In the graphical representation, the displacement is represented by putting the arrow on their starting or ending points. In the graphics; the representation of the displacement the slope represents the velocity of the displaced object.
In the given graphical representation of the displacement the straight line represents the positive velocity that is constant and does not change with time but in the next graphical representation, the curve represents that the velocity changes with time and they are not constant.
The graphical representation can be changed when the displaced object's starting or final values are different with different velocities this graph representation depends upon the velocity and the starting or ending point values of displaced values.
Applications of displacement in different fields of physics:
Concept of the displacement is used widely in many different fields because it is the fundamental concept that is used in the motion of objects so that's why they are widely used mostly in the different fields of physics. some important applications of displacement in the field of physics are given there:
Sports
Engineering
Medicine
Navigation
Sports:
In the field of sports, displacement helps to analyze the performances and athlete's strategies because displacements help to increase the strength and ability of the athletes to cross the hurdles efficiently.
Engineering:
In the field of engineering, displacement concepts are the fundamental concept because when engineers design new vehicles and machine structures then they use displacement to analyze them. Displacement helps to analyze the function of the machines with specific parameters because when machines or vehicle start their motion they produce displacement so that's why firstly displacement can be analyzed.
Medicine:
In the field of medical sciences doctors and medical professionals study the motion of the different body parts of humans and animals through displacement. In biomechanics or the field of physical therapy, it is important to know about the motion of all body parts so displacement helps them to analyze or understand all motions of body parts efficiently.
Navigation:
In the field of navigation, the pilots locate their locations and sed the location to other because they analyze their location through their displacement.

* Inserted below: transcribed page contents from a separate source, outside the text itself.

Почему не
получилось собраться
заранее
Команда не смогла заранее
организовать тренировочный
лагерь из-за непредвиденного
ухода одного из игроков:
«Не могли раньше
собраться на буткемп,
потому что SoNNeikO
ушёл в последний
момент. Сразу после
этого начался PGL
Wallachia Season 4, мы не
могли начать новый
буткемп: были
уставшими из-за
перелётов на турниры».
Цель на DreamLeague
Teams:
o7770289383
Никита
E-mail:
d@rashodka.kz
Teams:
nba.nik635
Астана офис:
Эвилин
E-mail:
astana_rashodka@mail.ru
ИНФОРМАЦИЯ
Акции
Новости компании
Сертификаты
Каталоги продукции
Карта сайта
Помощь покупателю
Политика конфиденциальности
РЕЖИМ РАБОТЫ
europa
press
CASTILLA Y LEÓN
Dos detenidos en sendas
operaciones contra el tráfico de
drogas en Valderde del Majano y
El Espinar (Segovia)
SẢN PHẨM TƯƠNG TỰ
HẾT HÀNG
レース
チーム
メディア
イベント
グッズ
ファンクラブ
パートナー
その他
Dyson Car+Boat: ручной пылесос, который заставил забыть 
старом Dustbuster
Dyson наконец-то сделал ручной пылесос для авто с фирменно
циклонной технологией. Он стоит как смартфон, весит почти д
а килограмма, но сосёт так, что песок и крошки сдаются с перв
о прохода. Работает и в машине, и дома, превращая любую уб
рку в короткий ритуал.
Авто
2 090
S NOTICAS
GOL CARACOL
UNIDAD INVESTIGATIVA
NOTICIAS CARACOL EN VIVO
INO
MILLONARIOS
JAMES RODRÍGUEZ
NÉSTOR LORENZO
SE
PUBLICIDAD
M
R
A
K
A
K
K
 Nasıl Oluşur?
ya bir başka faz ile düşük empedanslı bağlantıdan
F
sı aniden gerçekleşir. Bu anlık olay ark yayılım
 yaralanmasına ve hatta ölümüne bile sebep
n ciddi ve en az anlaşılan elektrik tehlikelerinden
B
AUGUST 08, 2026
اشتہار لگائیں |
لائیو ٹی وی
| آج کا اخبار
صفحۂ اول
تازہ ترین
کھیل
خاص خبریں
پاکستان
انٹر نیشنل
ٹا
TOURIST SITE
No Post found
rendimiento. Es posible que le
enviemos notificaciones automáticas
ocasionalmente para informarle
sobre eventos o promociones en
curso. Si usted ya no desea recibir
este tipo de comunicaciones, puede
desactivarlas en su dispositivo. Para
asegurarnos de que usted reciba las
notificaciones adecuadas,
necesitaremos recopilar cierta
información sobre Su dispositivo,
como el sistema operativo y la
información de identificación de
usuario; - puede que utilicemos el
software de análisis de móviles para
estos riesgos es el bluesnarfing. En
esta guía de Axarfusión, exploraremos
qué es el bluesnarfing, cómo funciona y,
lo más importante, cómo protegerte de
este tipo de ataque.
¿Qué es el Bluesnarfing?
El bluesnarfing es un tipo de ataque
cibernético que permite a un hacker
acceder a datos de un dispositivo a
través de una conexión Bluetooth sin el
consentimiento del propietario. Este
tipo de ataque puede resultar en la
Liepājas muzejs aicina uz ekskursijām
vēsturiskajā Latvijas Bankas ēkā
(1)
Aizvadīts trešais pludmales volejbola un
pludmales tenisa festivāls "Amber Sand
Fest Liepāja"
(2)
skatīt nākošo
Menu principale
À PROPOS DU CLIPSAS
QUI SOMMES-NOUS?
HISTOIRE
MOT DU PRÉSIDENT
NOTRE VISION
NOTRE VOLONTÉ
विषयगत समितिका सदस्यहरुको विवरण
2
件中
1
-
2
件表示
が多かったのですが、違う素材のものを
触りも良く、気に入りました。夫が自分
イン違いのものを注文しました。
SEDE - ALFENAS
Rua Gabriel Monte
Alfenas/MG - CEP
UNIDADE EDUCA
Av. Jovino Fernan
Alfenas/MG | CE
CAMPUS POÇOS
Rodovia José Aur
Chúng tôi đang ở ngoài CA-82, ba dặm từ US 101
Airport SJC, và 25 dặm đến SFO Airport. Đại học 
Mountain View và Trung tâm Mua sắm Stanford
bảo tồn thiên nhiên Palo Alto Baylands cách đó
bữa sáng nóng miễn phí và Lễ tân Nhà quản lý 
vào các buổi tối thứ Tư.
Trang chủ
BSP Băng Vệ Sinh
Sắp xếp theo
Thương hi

The sailors also locate their location with the help of the displacement vectors so that's why displacement vectors are essential and play a fundamental role in the field of navigation.
Displacements in the different coordinate systems:
The complex vectors lie in different coordinate systems so the displacements can be analyzed in a cartesian system by following the vectors rule. Mostly the displacement can be analyzed in the special coordinate system, cartesian coordinate system, and mostly in the polar coordinate system. Some unique and specific types of problems according to vectors can be resolved through them. The details are given:
Spherical coordinate system
Cartesian coordinate system
Polar coordinate system
Conclusion:
In the field of physics, displacement is the fundamental concept to understand efficiently the motion of the object and their description of the change in position of the moving object. The theoretical problems or different problems that can occur in the motion of the object can be solved efficiently after understanding the displacement crucially. The concept of displacement is the key or the basic concept to understanding displaced object movements in one dimension, navigation, medicine, engineering, or in numerous fields. After reading the whole article the reader can understand or use the displacement concept efficiently in numerous activities to understand the motion of the object.